Here’s some advice, trust but verify. This old Ronald Reagan adage is something every manager should live by — especially when it comes to people who make big promises. In our politically correct world, people often hesitate to question others’ motives or challenge what other people say. They’re afraid they are going to offend someone so they say nothing. The customer doesn’t probe the vendor, asking for examples of other jobs they’ve completed successfully. The hiring manager doesn’t thoroughly check the references of a job candidate and instead relies on the resume and what the candidate says in the interview.
Trust but verify.
There’s another type of talker that can also lead to trouble. That’s the person who only tells you half of the story — often the half they want you to hear. Recently I was engaged in a negotiation in which our side and our counterpart in the other organization spent weeks hammering out a deal that everyone felt they could live with. The other party generated a term sheet that we reviewed and accepted. However, when the agreement arrived we were surprised to find that there were a number of items in it that had never been discussed or agreed upon.

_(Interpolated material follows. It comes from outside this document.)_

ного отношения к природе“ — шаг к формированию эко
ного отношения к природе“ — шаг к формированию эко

Why they chose the legal document to present new items that had not previously been discussed I’ll never know. Were they reluctant to raise these issues because they felt we’d spent so much time on other items? Did they really believe these items weren’t important? Or were they trying to slip a few things into the agreement to see what they could get away with? I’ll never know the true answer, but I’ve lost a degree of trust in them and am glad we verified the document.

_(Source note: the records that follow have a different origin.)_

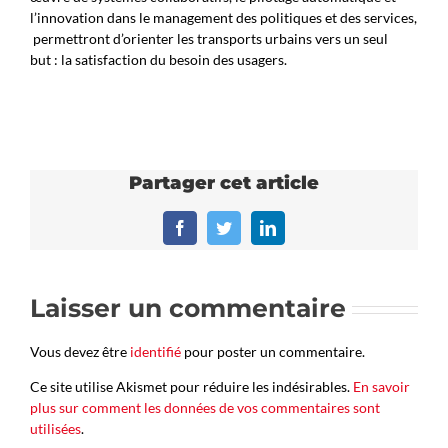
l’innovation dans le management des politiques et des services,
permettront d’orienter les transports urbains vers un seul
but : la satisfaction du besoin des usagers.
Partager cet article
Facebook
Twitter
LinkedIn
Laisser un commentaire
Vous devez être
identifié
pour poster un commentaire.
Ce site utilise Akismet pour réduire les indésirables.
En savoir
plus sur comment les données de vos commentaires sont
utilisées
.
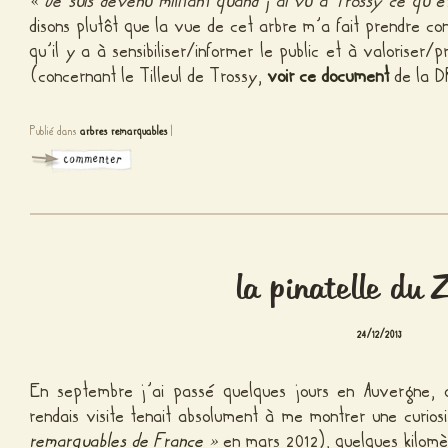
«
Je suis devenu militant quand j’ai vu à Trossy ce qu’ét
disons plutôt que la vue de cet arbre m’a fait prendre con
qu’il y a à sensibiliser/informer le public et à valoriser
(concernant le Tilleul de Trossy,
voir ce document
de la D
Publié dans
arbres remarquables
|
la pinatelle du 
24/12/2013
En septembre j’ai passé quelques jours en Auvergne,
rendais visite tenait absolument à me montrer une curios
remarquables de France »
en mars 2012), quelques kilomèt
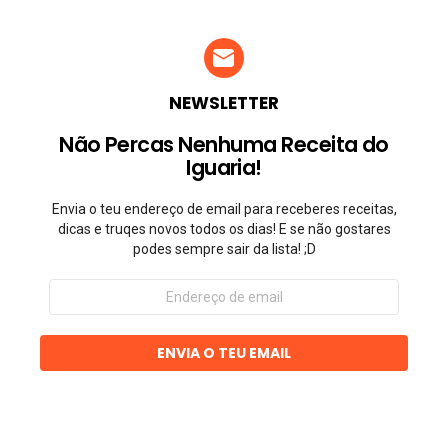
NEWSLETTER
Não Percas Nenhuma Receita do
Iguaria!
Envia o teu endereço de email para receberes receitas,
dicas e truqes novos todos os dias! E se não gostares
podes sempre sair da lista! ;D
Endereço
de
email
ENVIA O TEU EMAIL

Again, a little probing, a few more questions will often help you get the whole story. You can’t be afraid to ask for the details. Be specific in your questions. Be skeptical, especially with those who are unproven to you. Remember, trust must be earned. Don’t give yours away so freely that you suffer the consequences. A little skepticism is healthy.
And what if you’re “suspecting” nature offends someone? Let me say that anyone who is genuine and honest appreciates someone being thorough. Think about it. It helps them out. The truly honest and reputable prefer the other side to be cautious because their honesty and reputation will set them apart. The job candidate who readily provides quality references hopes that you call them all and hear all the great things that will be said about her. The vendor who has a long list of satisfied customers wants you to talk to them to hear how great the vendor has performed time after time. That’s how they’ll win the job or the contract. The person who is offended that you’d question the integrity of their resume or what they’ve told you is exactly the person you don’t want to hire!
If you watch what people do more than you listen to what they say you’ll be better off every time. You want to be associated with people who “walk the walk,” not just “talk the talk.” And you want to be that person too.